Saturday, December 27, 2003

HOW GREEN WAS MY VALLEY (1941)

This is the movie that won the Oscar for Best Picture instead of CITIZEN KANE. KANE was certainly robbed, but this is a fine movie in the sentimental family saga genre. Set around the turn of the century, it's about the childhood of Huw Morgan, played by 12-year-old Roddy McDowell, the youngest child in a family of Welsh coal miners. The episodic narrative (told in voiceover by Huw as an adult--Irving Pichel, whom we never see on camera) covers the gradual dispersal of the five other sons as the fortunes of the mines rise and fall. First, union agitation causes a rift between the boys and their father (Donald Crisp). Later, two sons leave for America when an economic downturn causes layoffs. Ivor (Patric Knowles, who is seen quite a bit but has almost no dialogue) marries Bronwyn (Anna Lee) and later dies in a mining accident on the very day his wife gives birth. Huw's sister (Maureen O'Hara) is in love with the local minister (Walter Pidgeon), but he thinks she would be unhappy having to sacrifice to share his impoverished state. She winds up in an unhappy marriage with the rich son of the mine owner. Later, when she returns to the town still married but alone, gossip flares up about she and Pidgeon. We also follow various other trials undergone by McDowell, Crisp, and Sara Allgood, the mother of the brood.

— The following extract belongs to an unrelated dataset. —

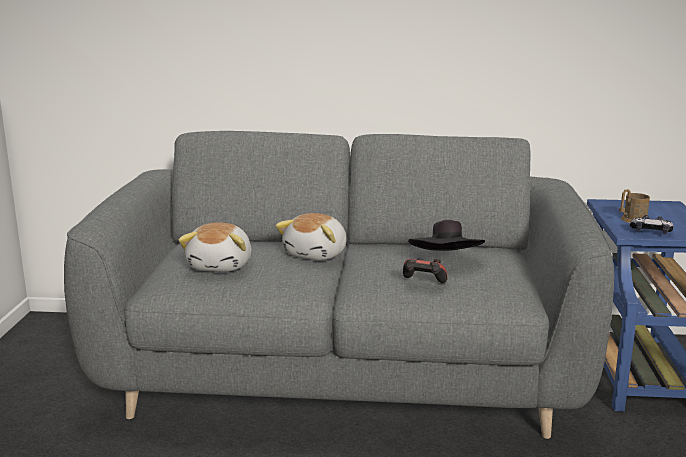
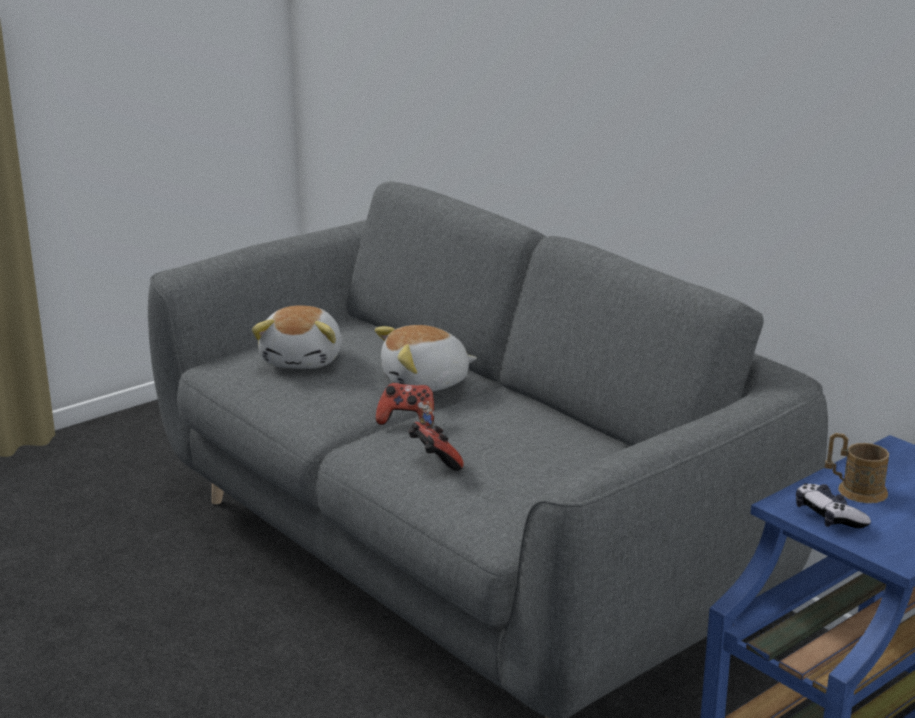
camera: 45 degrees right, 5 degrees up
plush toy [179,222,251,272] -> plush toy turned 45 degrees counterclockwise [252,306,342,369]
black hat [408,220,485,251] -> none
none -> game controller [376,383,434,427]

Basically, the arc of the story is downward; things get worse and worse, and then someone dies, and they get worse some more, although the tone of the movie is not as downbeat as that description implies. The episodes get shorter and choppier in the last half, giving the film a rushed feeling (probably due to the fact that it was based on a novel and was intended to be a 4-hour epic on the scale of GONE WITH THE WIND). Crisp and Allgood are excellent and the movie would be worth watching if only for the two of them--both were nominated for Supporting Actor Oscars and Crisp won. McDowell is fine, although he's not convincing as a growing boy; several years pass but he looks and acts the same age throughout. John Loder, usually a B-movie lead, is good as one of the sons; Barry Fitzgerald and Arthur Shields, real life brothers, pop up in small roles, with Shields memorable as an unpleasant church elder. The look of the film, though occasionally artificial, is generally quite good, with the sloping street of houses and mine chimneys providing a strong backdrop for much of the action. The luminous black and white cinematography is by Arthur Miller who won an Oscar. Overall, not an uplifiting movie, but an absorbing one which I imagine will stand up to multiple viewings.